信越本線が羽越本線と磐越西線を分け、
かつて国鉄の機関区が置かれた鉄道の要衝である新津。
見た目は無機質で平凡な幕の内タイプの駅弁なのに、
味で旅人を強く惹き付ける名駅弁が半世紀の時を刻む。
新津は鉄道の街である。そして、国鉄の街であった。
昭和の頃、蒸気機関車が活躍していた頃には、全国各地に鉄道の街、国鉄の街というものが存在した。なにしろ最盛期には60万人もの職員を雇用していた、日本を代表する巨大企業である。幹線鉄道同士の接続駅には数十万坪の敷地を持つ鉄道工場や貨物ヤードが置かれ、数千人の職員が働き、その家族を含めて住民の数割が国鉄の関係者という街が出来上がった。
新潟駅から電車で約20分の新津駅は、信越本線が羽越本線を分け、磐越西線が接続する、四方から幹線鉄道が集まる鉄道の要衝である。ここにはかつて、国鉄の新津工場、新津機関区、操車場などの重要な施設が配置されていた。1951(昭和26)年から単独で市制を敷く、鉄道の街が出来上がった。江戸時代の北前船から続く、日本海に沿った重要な物流ルートと、本州を横断する鉄路が集まる新津に鉄道の街が出来上がったのは、必然ではないかと思う。
そして、鉄道の街には必ず、駅弁が存在した。たとえ街の規模が小さくても列車運行の都合で急行列車が停車したり、複数の路線が集まれば乗換客がいたり、国鉄職員への供食という役割も担うため、鉄道の街に駅弁屋が存在することも必然であった。
そんな新津駅で1950(昭和25)年頃に登場し、半世紀以上の時を刻む名物駅弁がある。鮭をメインに据えた幕の内弁当「鮭の焼漬弁当」である。
見た目はまるで工業製品
でも、食べてみると・・・
この駅弁、失礼ながら見栄えはしない。肌色の包装紙を外してフタを開けば、長方形の区画が整えられた白いプラ製トレーが目に付く。個々の区画には、御飯やおかずや付合せが整然とはめ込まれる。飾り気のないという表現を通り越した、無機質な工業製品に見えてしまう。
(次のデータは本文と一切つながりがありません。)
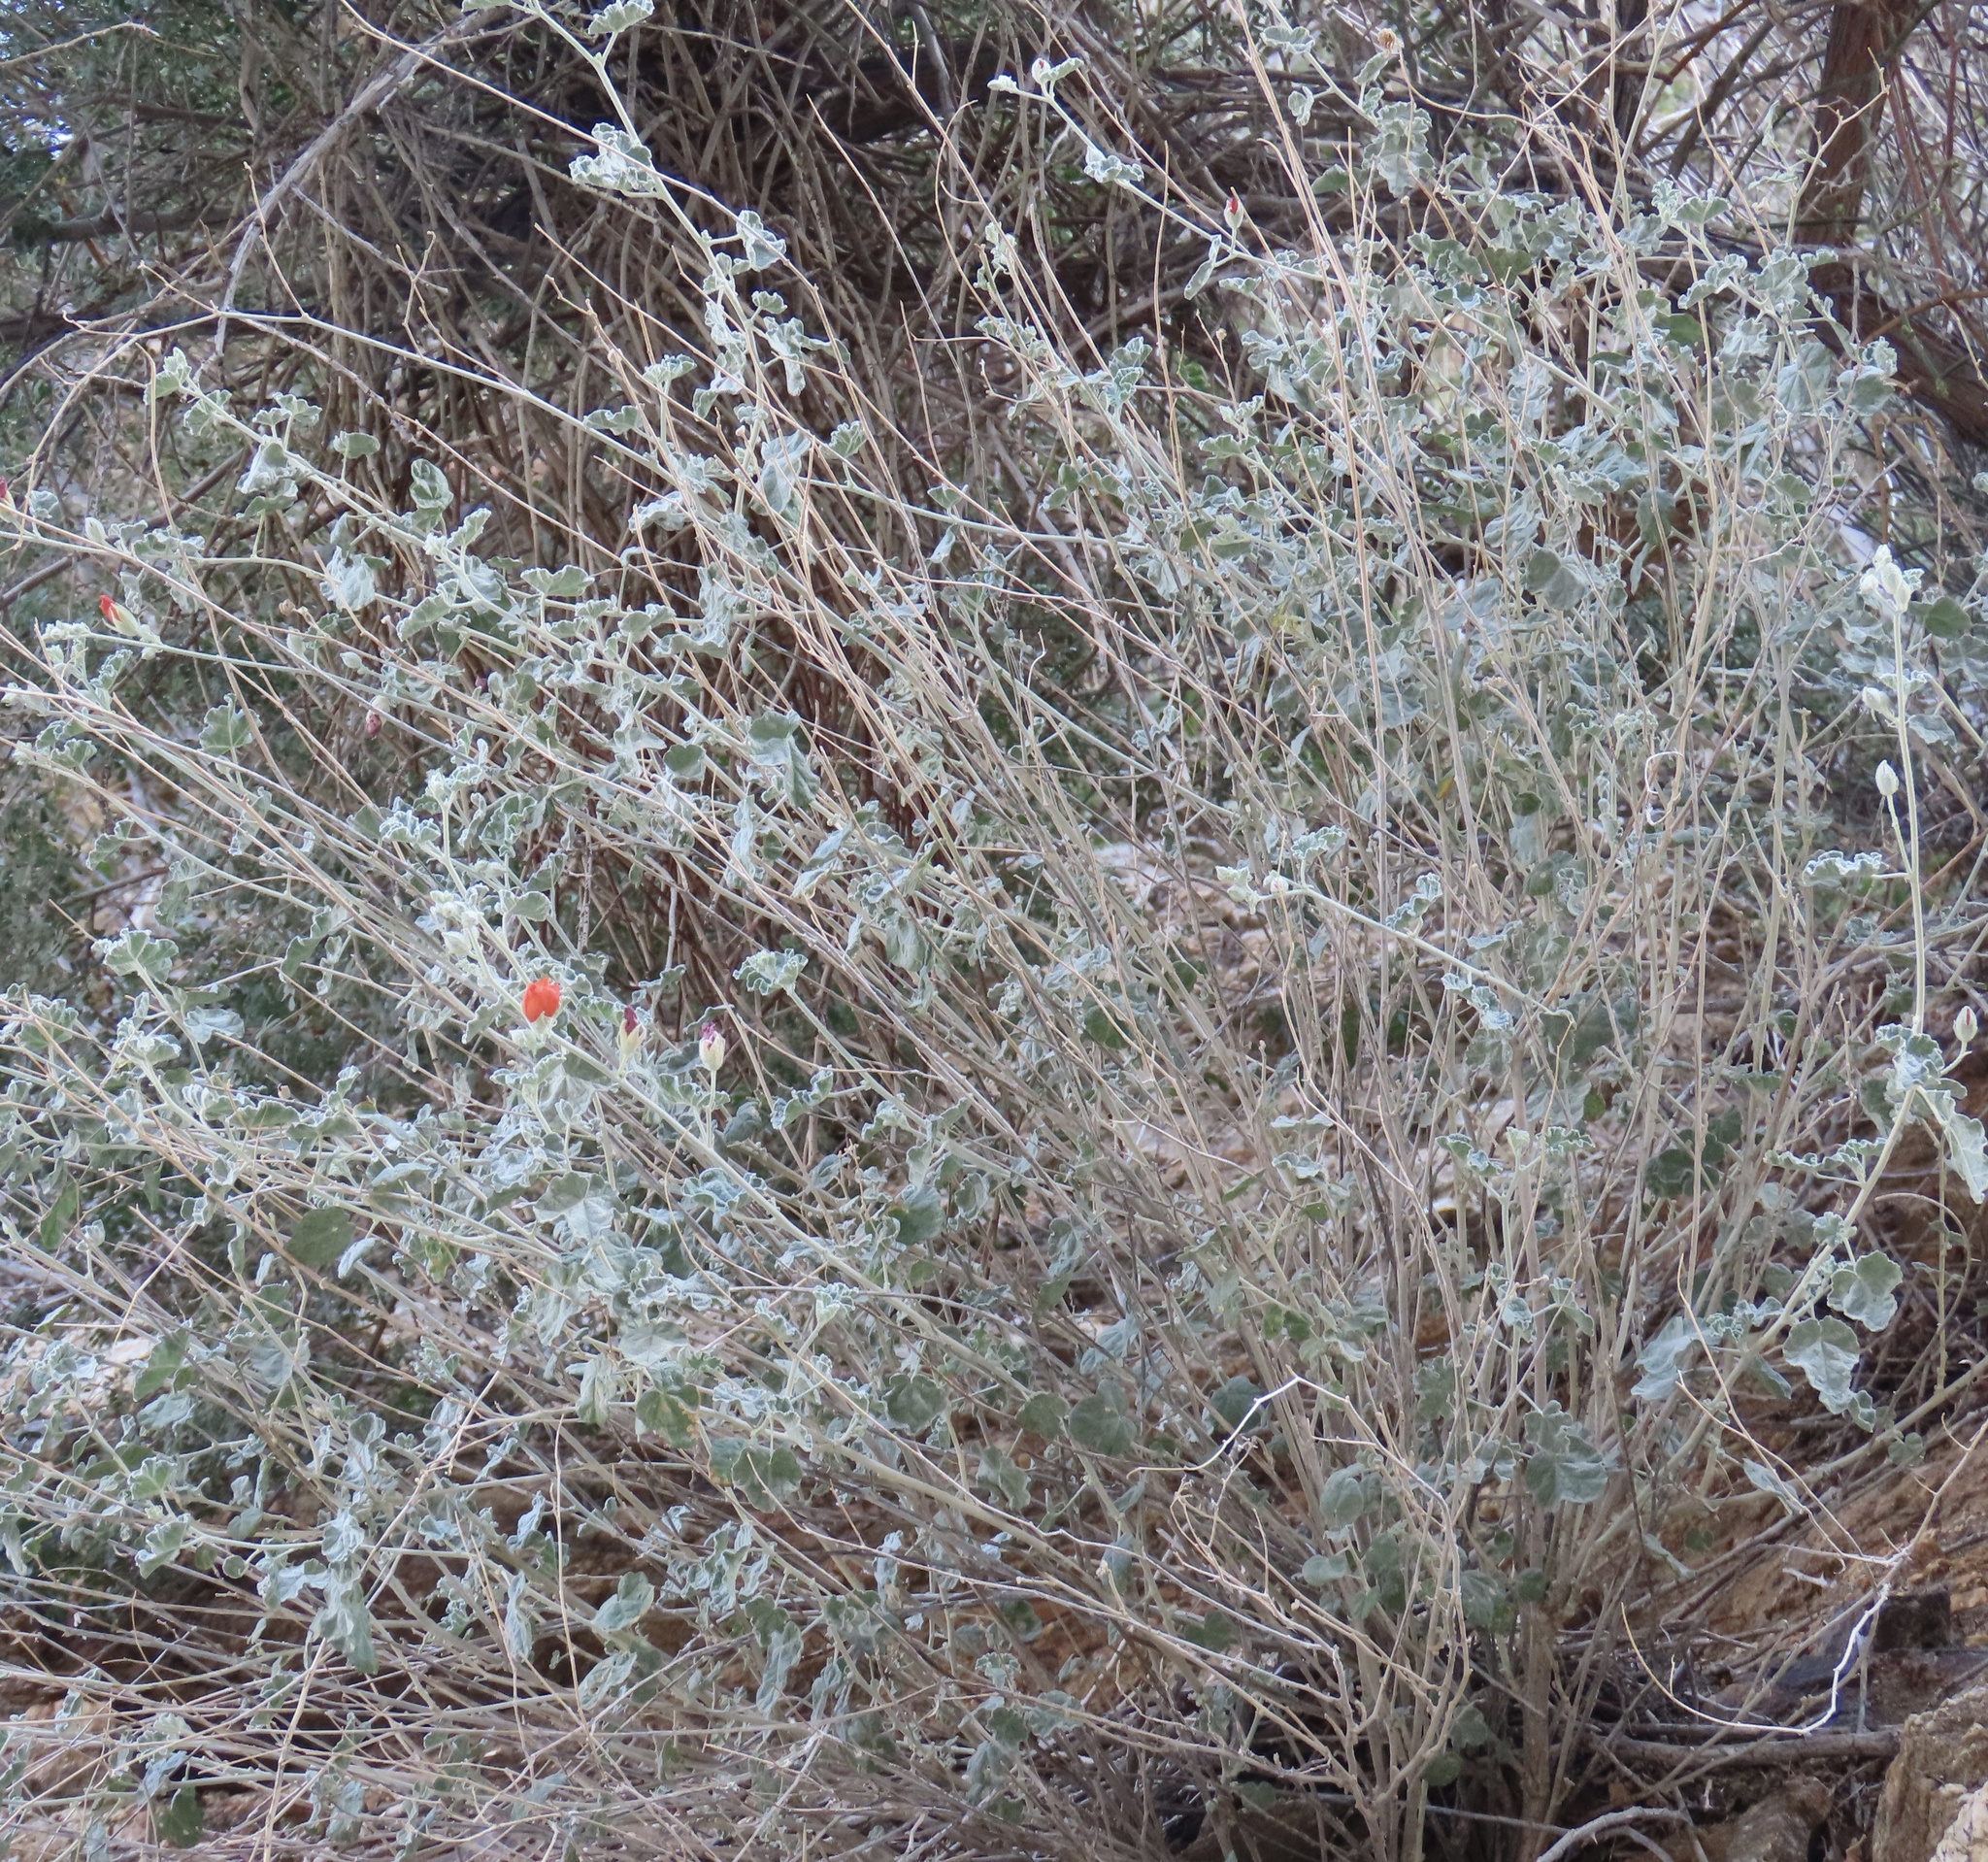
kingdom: Plantae
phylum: Tracheophyta
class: Magnoliopsida
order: Malvales
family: Malvaceae
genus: Sphaeralcea
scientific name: Sphaeralcea ambigua
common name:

その中で長方形の区画にしっかり納まる焼き鮭が、駅弁の名前となるメインディッシュ「鮭の焼漬(さけのやきつけ)」である。駅弁に焼鮭は珍しくないけれど、この焼鮭は尋常ではない。まず、でかい。塊と呼べる大きさで、区画に鎮座する。そして食べて、うまい。脂が乗るのに歯応えがある、それでいて柔らかい、塩辛さがむしろ心地良い、駅弁に入る鮭の最高峰がここにある。
これは鮭を焼いた後にタレに漬け込んだ、越後の国の郷土料理だそうな。新津駅の駅弁に入る鮭の焼漬がどれくらいうまいかは、後にこれだけを真空パックにして土産物として単品販売を実施しているという事実からもうかがえる。